分かりやすい環境問題

昨日より分かりやすい環境問題

昨日のエントリは社会経験の無い人には難しかったようなのでここで簡単な思考実験を考えてみます。

ある日国籍不明の軍隊が現れて、アメリカ軍と交戦し、圧倒的な軍事力でアメリカ軍を撃破しました。その後、その軍隊が主要先進国の政府に次の通告をしました。

・5年後までに化石燃料をエネルギー源にするのを止める事
・ただし、早急にリプレースが困難な用途に限り、全体の5%の範囲内で利用を認める
原子力エネルギーを増やして対処する事は認めない。
・庶民の生活レベルを大きく落とす事も認めない。
・実現できない国は地球上に存続する事を認めないので無条件に攻撃する。


5年後どれくらいの国が化石燃料依存から抜けられるでしょうか?

私は全部の国で上記条件を満たせると考えています。

なぜなら、代替エネルギーは豊富にあり、導入されていないのは導入時のコスト面の問題だけだからです。これを国際的に連携をとりながら各国家レベルで制度化していって対処すれば事務的にはそんなに難易度の高い話ではないのです。
※実際にはエネルギー備蓄、送電路などの問題もありますが、コストの問題に落とせると言う点では同じです。


結果、人類全体がハッピーになる訳です。
※ここでは話を簡単にするために二酸化炭素排出問題だけに絞って話をしています。

「簡単な事務的手続きで人類がハッピーになる」

これがポイントです。

実は貧困・格差・食料などの社会の深刻な問題も「簡単な事務的手続きで」解決できるのです。

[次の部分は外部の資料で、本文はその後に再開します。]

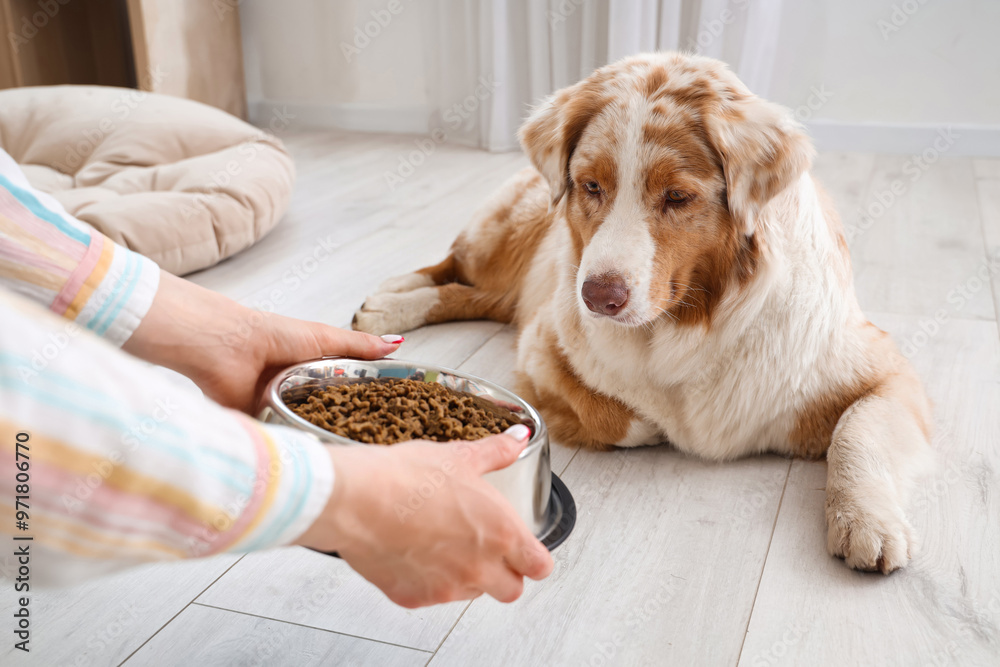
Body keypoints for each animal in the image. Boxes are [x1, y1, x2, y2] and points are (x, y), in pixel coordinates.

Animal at [356, 53, 932, 576]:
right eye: (591, 186)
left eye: (677, 197)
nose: (598, 298)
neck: (687, 324)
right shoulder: (542, 345)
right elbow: (622, 417)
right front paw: (656, 424)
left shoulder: (885, 370)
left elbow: (856, 431)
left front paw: (867, 520)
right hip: (506, 238)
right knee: (455, 269)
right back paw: (391, 301)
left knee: (481, 295)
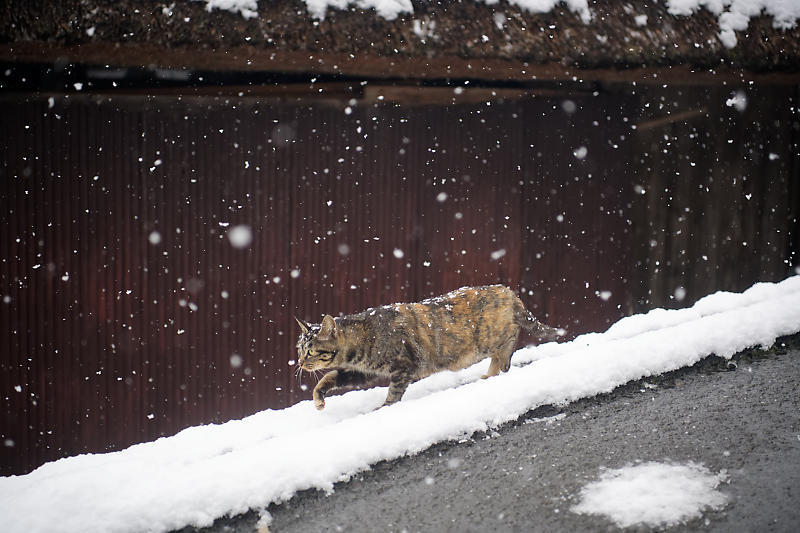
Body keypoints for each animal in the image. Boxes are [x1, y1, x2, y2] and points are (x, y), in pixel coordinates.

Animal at [294, 284, 564, 410]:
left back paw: (493, 371)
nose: (299, 362)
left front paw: (384, 408)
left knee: (509, 344)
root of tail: (507, 290)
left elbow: (394, 393)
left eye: (311, 351)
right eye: (299, 349)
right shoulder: (363, 370)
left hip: (493, 337)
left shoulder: (403, 365)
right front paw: (318, 398)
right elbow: (329, 377)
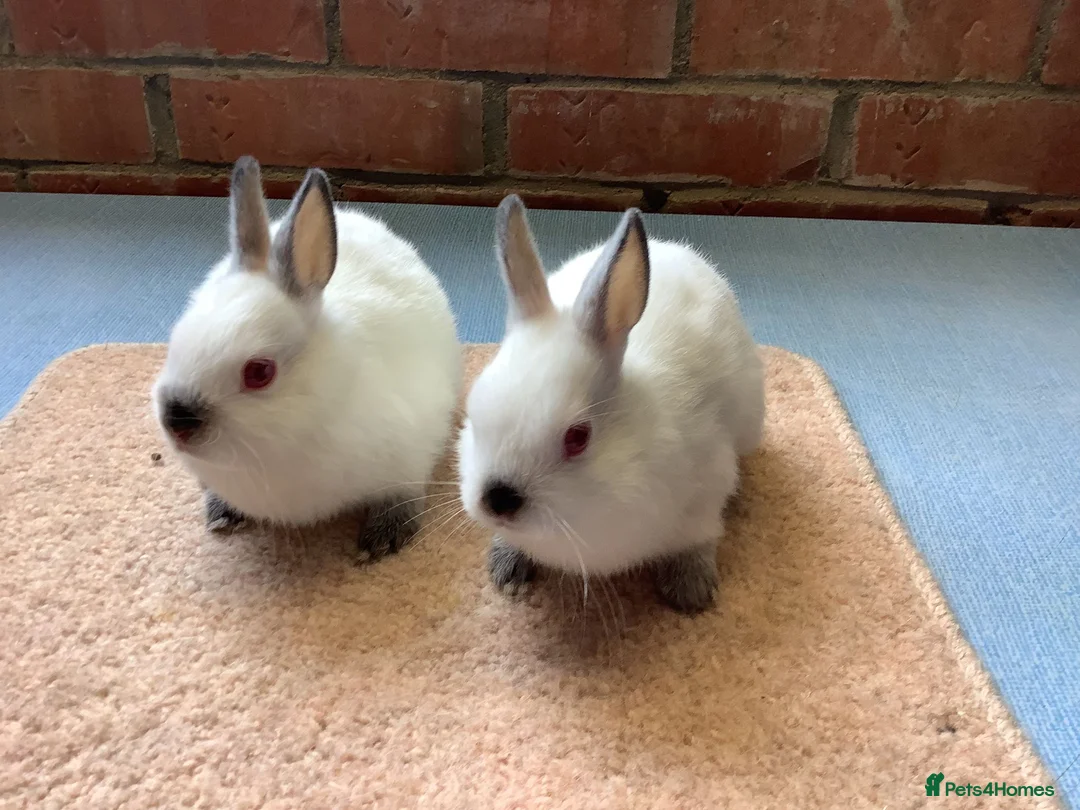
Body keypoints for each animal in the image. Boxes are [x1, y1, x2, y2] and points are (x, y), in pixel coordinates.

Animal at [152, 156, 461, 562]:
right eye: (177, 337)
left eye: (259, 372)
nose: (177, 422)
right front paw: (221, 512)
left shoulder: (410, 456)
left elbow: (402, 496)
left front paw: (383, 540)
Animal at [457, 196, 764, 612]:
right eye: (474, 417)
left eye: (578, 437)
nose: (497, 500)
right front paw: (506, 569)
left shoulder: (707, 490)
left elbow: (699, 540)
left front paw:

しかし、実際は何年経っても全然改善されませんし、むしろ悪化しています。


誰がこの簡単な事務手続きを止めているんですか?

60億人居る一般庶民の中で止めている人は居ますか?

居ないんですよ。

庶民は誰も止めていません。止めないと困る人が止めているんです。

それは社会の上位階層の人たちの中の「利権オヤジ」です。

利権オヤジは社会が変わっては困るのです。

ここで利権とは何かと言うと、

健全な競争が無いために、一部の者が売ったり買ったりする権利を独占した状態における不当要求ができる権利。

です。
社会には理不尽な制度、地政学的な条件、理不尽な慣習など健全な競争が阻まれている所が沢山あり、その一つ一つにびっしりと利権オヤジが張り付いているのです。
エネルギー関係は年間100兆円の膨大な経済になっていて、なおかつ、上記の競争が無いところが多い業界です。ですから、膨大な数の利権オヤジが莫大な権力を誇りつつガチガチの利権構造を構成しています。

とても誰かが何かを変えられるような状況ではないのです。

そして、実は、社会の階層を上がっていくと上の方では誰もがそれぞれの自分の利権を持ち、利権を維持する事で自分の地位を得ています。つまり、庶民では無い人の多くは利権保持者なわけです。より多く、より強い利権を得たものがより発言力が強くなる社会になっているのです。
そんな人たちに、「人類が危ないので人類のために利権を無効化して理想的な社会にしてください」と言って、聞いてくれるでしょうか? また、動いてくれるでしょうか?
そりゃ無理でしょう

彼らは利権で甘い汁を吸い、権力を振るいますが、利権が無くなったらただのオヤジです。誰も口すら聞いてくれません。利権に価値があるだけでオヤジに価値は無いからです。

よって、トップダウンでこの問題が解決する事はありません。
解決をするとしたらボトムアップなアプローチだけです。

ボトムアップなアプローチって何?というと、この事を60億人の人全員が知る事です。極一部の人が自分の利権のために人類を危機に落とし込んでいるという事実を知る事です。

これが昨日のエントリの内容だったのです。